First, beware: this can only be done meaningfully within a fixed "language of proof". If you try to compare across different systems, you can get wildly different results. There is a whole domain of Proof Complexity which has lots of results about "expressivity". Adding features to your language (like `let x = <big-expression> in <other-expression>`

) can make a huge difference. Other subtler changes can still result in exponential differences in proof length.

Similarly, which compressor you use matters. Kolmogorov Complexity relies crucially on Turing-completeness to obtain a 'stable' measure of length. Normal compressors can be used to approximate it, and give surprising good results in practice. Paul Vitanyi has written a variety of papers on that topic.

Regarding a specific example, like the prime number theorem, an obvious question becomes: what results do you consider to be 'background' and which are part of the proof? The stable answer, again relying on Kolmogorov Complexity, which I explain in Understanding expression simplification [ISSAC 2004], is to in fact consider the proof length to contain **all** the previous results needed to express the proof as part of its length. Then, to compare two proofs, you subtract their lengths, which takes care of 'quotienting out' all of the material that is common. However, if the two proofs take wildly different routes through mathematics, you might need to use finer concepts such as relative complexity, i.e. you compress the proofs on their own (but with the full library), and concatenated. See the works of Vitanyi for details and variants.

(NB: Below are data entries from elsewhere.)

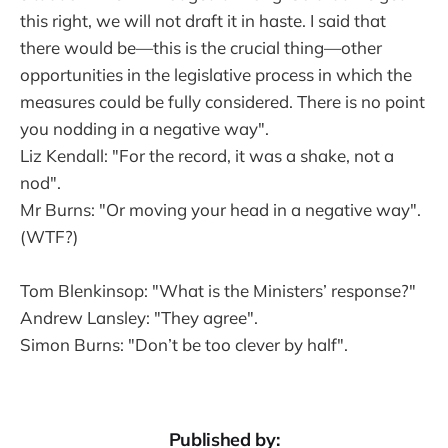
this right, we will not draft it in haste. I said that
there would be—this is the crucial thing—other
opportunities in the legislative process in which the
measures could be fully considered. There is no point
you nodding in a negative way".
Liz Kendall: "For the record, it was a shake, not a
nod".
Mr Burns: "Or moving your head in a negative way".
(WTF?)
Tom Blenkinsop: "What is the Ministers’ response?"
Andrew Lansley: "They agree".
Simon Burns: "Don’t be too clever by half".
Published by:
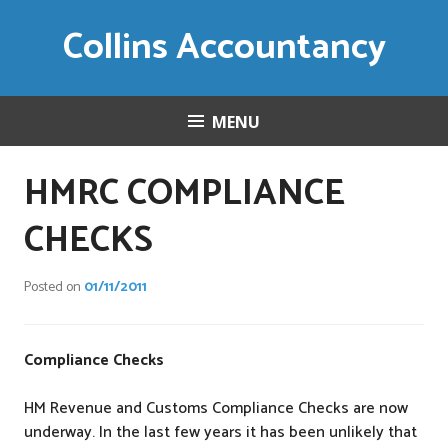
Skip
Collins Accountancy
to
content
MENU
HMRC COMPLIANCE
CHECKS
Posted on
01/11/2011
Compliance Checks
HM Revenue and Customs Compliance Checks are now
underway. In the last few years it has been unlikely that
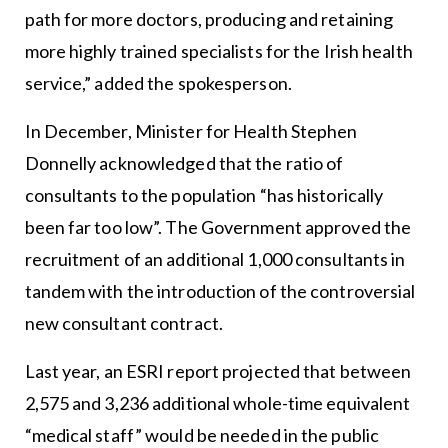
path for more doctors, producing and retaining
more highly trained specialists for the Irish health
service,” added the spokesperson.
In December, Minister for Health Stephen
Donnelly acknowledged that the ratio of
consultants to the population “has historically
been far too low”. The Government approved the
recruitment of an additional 1,000 consultants in
tandem with the introduction of the controversial
new consultant contract.
Last year, an ESRI report projected that between
2,575 and 3,236 additional whole-time equivalent
“medical staff” would be needed in the public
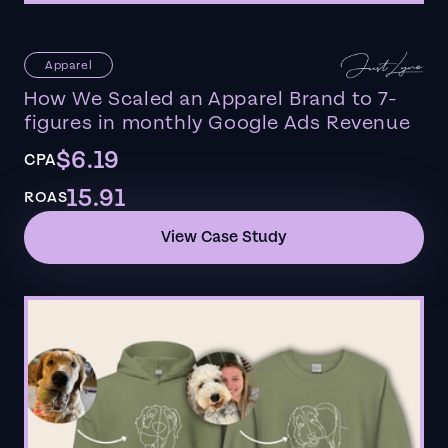
Apparel
How We Scaled an Apparel Brand to 7-
figures in monthly Google Ads Revenue
$6.19
CPA
15.91
ROAS
View Case Study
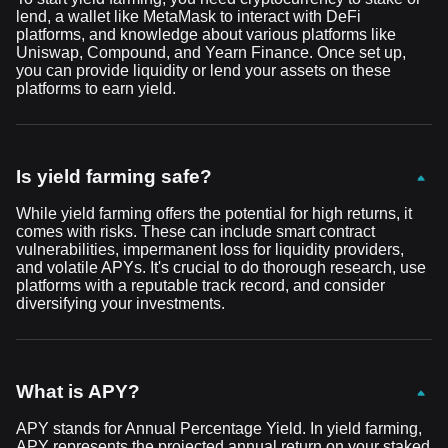
lend, a wallet like MetaMask to interact with DeFi
platforms, and knowledge about various platforms like
Uniswap, Compound, and Yearn Finance. Once set up,
you can provide liquidity or lend your assets on these
platforms to earn yield.
Is yield farming safe?
While yield farming offers the potential for high returns, it
comes with risks. These can include smart contract
vulnerabilities, impermanent loss for liquidity providers,
and volatile APYs. It's crucial to do thorough research, use
platforms with a reputable track record, and consider
diversifying your investments.
What is APY?
APY stands for Annual Percentage Yield. In yield farming,
APY represents the projected annual return on your staked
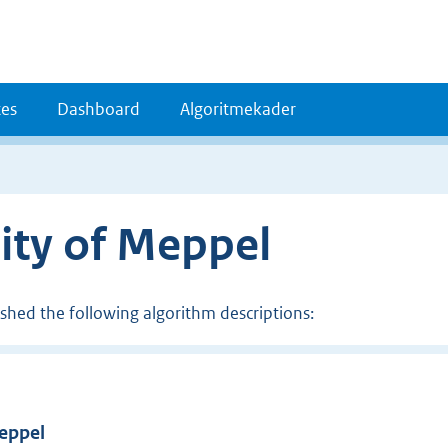
es
Dashboard
Algoritmekader
ity of Meppel
ished the following algorithm descriptions:
Meppel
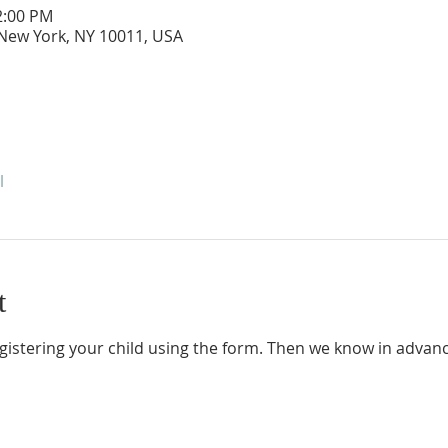
2:00 PM
 New York, NY 10011, USA
l
t
gistering your child using the form. Then we know in advanc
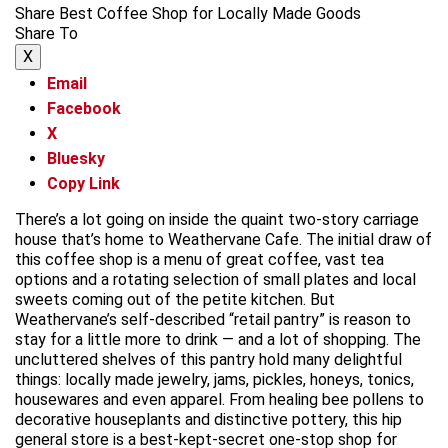
Share Best Coffee Shop for Locally Made Goods
Share To
X
Email
Facebook
X
Bluesky
Copy Link
There’s a lot going on inside the quaint two-story carriage
house that’s home to Weathervane Cafe. The initial draw of
this coffee shop is a menu of great coffee, vast tea
options and a rotating selection of small plates and local
sweets coming out of the petite kitchen. But
Weathervane’s self-described “retail pantry” is reason to
stay for a little more to drink — and a lot of shopping. The
uncluttered shelves of this pantry hold many delightful
things: locally made jewelry, jams, pickles, honeys, tonics,
housewares and even apparel. From healing bee pollens to
decorative houseplants and distinctive pottery, this hip
general store is a best-kept-secret one-stop shop for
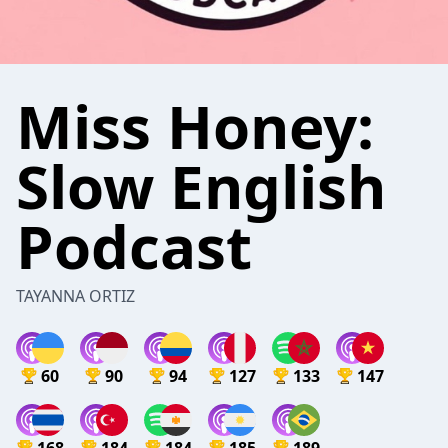
Miss Honey:
Slow English
Podcast
TAYANNA ORTIZ
60
90
94
127
133
147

I would say that we currently don't really too much about this topic. We're still in the stage where we're finding uniform ways of writing down mathematical proofs. While the existing libraries are getting large, they are still not quite large enough to do convincing data mining, although that hasn't stopped many from doing so already. But they are aware that their results are very system-relative.

Some interesting early results are available on decently large databases: some use the whole of the arxiv as their data source. I quite like Discovering Mathematical Objects of Interest—A Study of Mathematical Notations for example.